Everything indicated that this kid had been made up, and his parents’ records faked, but for all he was worth, Jarod couldn’t come up with a reason someone would have done that. Someone of Jon’s age, even an escaped Pretender, would have had nowhere near the resources needed for such a vast cover for himself. And even odder, it appeared that as soon as the cover story was set up, he’d settled down to being a normal teenager, joining the debate team and hockey.
Another thing to reconcile was the Centre’s interest in the kid. They had five separate files, all alluding to something big - something important and potentially lucratively profitable - and all inexplicably linked to Jon and all created within the past six months. The Air Force looked like it was hiding something, as well. They had set up a supply of funds for Jon, but had tried to wipe out any trail back to them, and cut any and all connections.
His conclusions rounded out to that before last year, Jon Kemp hadn’t existed in the United States, or any of the European Union. Where the kid had been living before that? Who had he been? Jarod leaned back in his desk chair and fiddled contemplatively with a troll doll.
---
“You’ve got mail” The computer informed Jarod some time later. He had nodded off to sleep with the troll doll (one with day-glo orange hair and a mischievous look) resting on his belly, leaned back in the rather too comfortable desk chair. He massaged the side of his left knee on which his weight had been resting, and clicked on the e-mail.
It was a message to a sweeper team in Colorado informing them to pick up their package. Considering his recent avenues of research, Jarod could postulate on what that package was. Slipping a few key things into his bag, he trotted downstairs and started up the black sedan he’d gotten for the purposes of this pretend. Jon would be home by now. It wasn’t particularly far from the coffee shop to the apartment he lived in. Jarod glanced out at the traffic, and spun the car into a u-turn.

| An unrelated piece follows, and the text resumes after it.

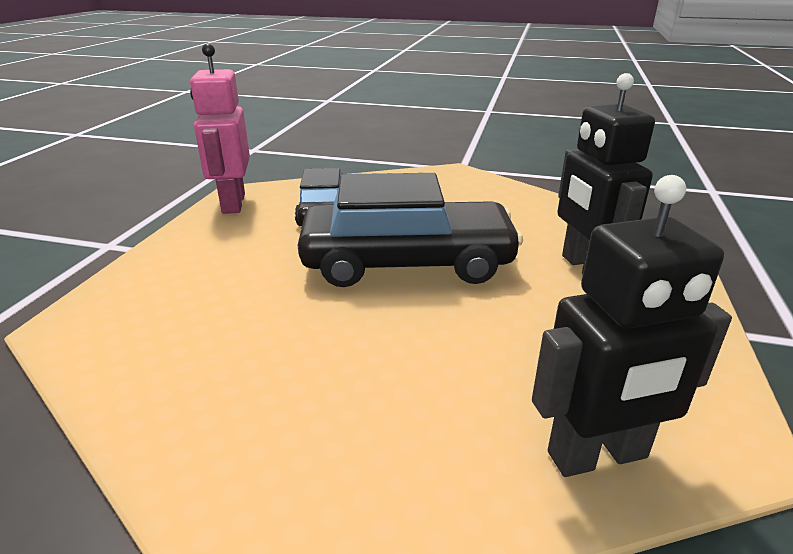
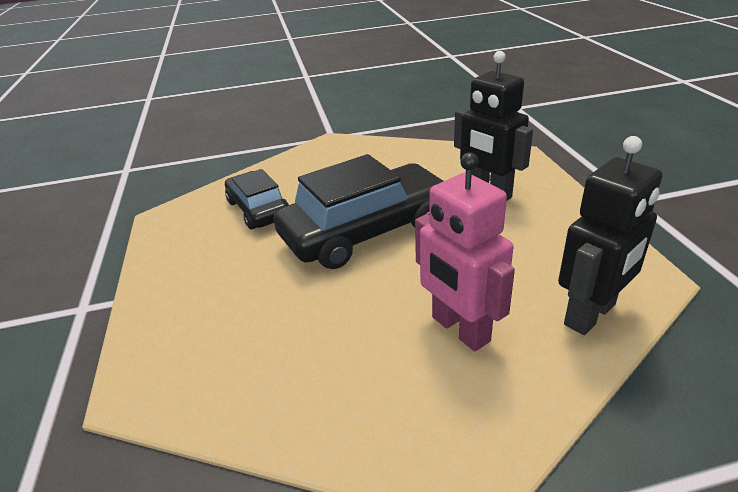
camera: 25 degrees left, 5 degrees up
pink robot [190,43,250,214] -> pink robot moved to [415,152,515,351]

Plans and backup plans spun through his mind as he drove the relatively short distance to the large block of apartments. When he arrived, a beige van was already parked outside with another dark sedan behind it. A bad feeling settled in his gut.
---
Stupid goons. Stupid NID. GOD DAMNED ASGARD Jon was escorted outside of his apartment. They smashed his kitchen up, and ripped the drawers out of his dresser. He had just gotten everything properly set up and they had smashed up the place. Jack O’Neill, fully grown and matured, may have been able to deal with two or three of the goons with little trouble. They were large, they were strong, and they had guns. They didn’t have terribly much more going for them. But they were big, strong, and had guns. And Jon, though he went to the gym and was working on the tiny scrawny kid thing, was not large enough to deal with the five of them busting through his door and pinning him from five different directions in his living room with their pistols. So he did the logical thing, which he recalled his larger counterpart doing countless times on earth and alien planets. He surrendered.